Thursday, July 31, 2014

Mondo Slam fizzles and is snuffed out.

     What was I thinking? Nick Clark? Jared Campbell? Superman? Apparently I am none of the above.
I really thought I could do it. 12 days to recover from Western States 100 and run Hardrock. I never would have started if I didn't think it possible. I never should have started.
     I felt damn frisky at the check in. I felt damn nervous at 5:45 Am as the Superstars of Ultra Running gathered at the rock for the start. I felt old and rusty as we headed out of Silverton on a 100 mile circle through the San Juans. I felt slow and empty on the first climb up Putnam Basin. I felt like a corpse when I pulled the plug at mile 42 in Ouray.
     It was like having an Earthshaking hangover at your birthday party.
     It was so magical, the course is like running through a Visit Colorado brochure. The mountains and views alone can carry you to... mile 42.

Stated goal a:
Reproduce the entries starting at the line that contains "pose: elev=170.5 azim=207.4" and stopping after the line that contains "Dot at: (285, 298)".
The entries have nothing to do with the blog post above them.

Data lines:
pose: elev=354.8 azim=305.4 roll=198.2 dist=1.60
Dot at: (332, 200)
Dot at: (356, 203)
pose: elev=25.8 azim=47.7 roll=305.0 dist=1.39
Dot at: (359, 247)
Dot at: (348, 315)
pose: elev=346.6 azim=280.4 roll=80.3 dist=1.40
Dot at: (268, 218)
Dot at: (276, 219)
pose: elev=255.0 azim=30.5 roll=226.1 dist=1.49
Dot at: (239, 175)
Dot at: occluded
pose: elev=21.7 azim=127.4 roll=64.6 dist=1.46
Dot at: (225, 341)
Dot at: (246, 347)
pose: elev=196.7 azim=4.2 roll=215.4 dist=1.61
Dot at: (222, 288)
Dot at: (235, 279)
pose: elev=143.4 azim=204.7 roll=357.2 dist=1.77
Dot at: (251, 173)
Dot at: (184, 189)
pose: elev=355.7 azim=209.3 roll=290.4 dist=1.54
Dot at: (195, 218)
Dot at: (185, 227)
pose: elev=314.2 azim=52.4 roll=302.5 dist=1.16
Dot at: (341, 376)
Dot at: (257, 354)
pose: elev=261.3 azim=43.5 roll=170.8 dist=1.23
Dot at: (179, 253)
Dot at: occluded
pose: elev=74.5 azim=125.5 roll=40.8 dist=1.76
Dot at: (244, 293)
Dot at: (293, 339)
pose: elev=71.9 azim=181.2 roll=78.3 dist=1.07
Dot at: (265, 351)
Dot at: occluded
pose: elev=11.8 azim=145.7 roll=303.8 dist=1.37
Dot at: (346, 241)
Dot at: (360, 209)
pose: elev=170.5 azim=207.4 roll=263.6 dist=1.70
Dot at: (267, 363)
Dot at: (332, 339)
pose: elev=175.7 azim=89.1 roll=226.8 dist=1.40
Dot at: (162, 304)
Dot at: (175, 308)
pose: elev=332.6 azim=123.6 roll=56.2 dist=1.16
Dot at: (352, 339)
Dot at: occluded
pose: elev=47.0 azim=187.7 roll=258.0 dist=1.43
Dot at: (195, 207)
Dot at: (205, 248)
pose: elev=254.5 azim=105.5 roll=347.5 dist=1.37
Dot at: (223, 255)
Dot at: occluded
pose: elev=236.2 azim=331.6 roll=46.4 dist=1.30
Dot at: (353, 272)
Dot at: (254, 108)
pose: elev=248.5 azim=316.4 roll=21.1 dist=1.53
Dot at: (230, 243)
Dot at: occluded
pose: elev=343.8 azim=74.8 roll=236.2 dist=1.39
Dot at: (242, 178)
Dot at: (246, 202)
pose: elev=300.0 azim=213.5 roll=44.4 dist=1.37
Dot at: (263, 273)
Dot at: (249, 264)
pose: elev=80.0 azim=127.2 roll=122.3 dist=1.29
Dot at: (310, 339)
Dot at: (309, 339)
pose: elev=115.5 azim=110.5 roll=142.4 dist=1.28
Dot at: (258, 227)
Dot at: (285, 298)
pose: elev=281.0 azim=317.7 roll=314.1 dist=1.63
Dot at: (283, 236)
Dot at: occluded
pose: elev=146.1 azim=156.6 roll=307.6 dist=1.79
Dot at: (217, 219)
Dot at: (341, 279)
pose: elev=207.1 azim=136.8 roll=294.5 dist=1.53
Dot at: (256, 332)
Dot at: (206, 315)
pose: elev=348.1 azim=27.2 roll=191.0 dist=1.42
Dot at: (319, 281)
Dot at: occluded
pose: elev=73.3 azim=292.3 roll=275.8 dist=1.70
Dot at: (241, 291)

Stated goal b:
Rewrite the blog post's passage that begins at the words "I really thought" and stops after "should have started.", replacing "Hardrock" with "the Hardrock 100".

Exercise output a:
pose: elev=170.5 azim=207.4 roll=263.6 dist=1.70
Dot at: (267, 363)
Dot at: (332, 339)
pose: elev=175.7 azim=89.1 roll=226.8 dist=1.40
Dot at: (162, 304)
Dot at: (175, 308)
pose: elev=332.6 azim=123.6 roll=56.2 dist=1.16
Dot at: (352, 339)
Dot at: occluded
pose: elev=47.0 azim=187.7 roll=258.0 dist=1.43
Dot at: (195, 207)
Dot at: (205, 248)
pose: elev=254.5 azim=105.5 roll=347.5 dist=1.37
Dot at: (223, 255)
Dot at: occluded
pose: elev=236.2 azim=331.6 roll=46.4 dist=1.30
Dot at: (353, 272)
Dot at: (254, 108)
pose: elev=248.5 azim=316.4 roll=21.1 dist=1.53
Dot at: (230, 243)
Dot at: occluded
pose: elev=343.8 azim=74.8 roll=236.2 dist=1.39
Dot at: (242, 178)
Dot at: (246, 202)
pose: elev=300.0 azim=213.5 roll=44.4 dist=1.37
Dot at: (263, 273)
Dot at: (249, 264)
pose: elev=80.0 azim=127.2 roll=122.3 dist=1.29
Dot at: (310, 339)
Dot at: (309, 339)
pose: elev=115.5 azim=110.5 roll=142.4 dist=1.28
Dot at: (258, 227)
Dot at: (285, 298)

Exercise output b:
I really thought I could do it. 12 days to recover from Western States 100 and run the Hardrock 100. I never would have started if I didn't think it possible. I never should have started.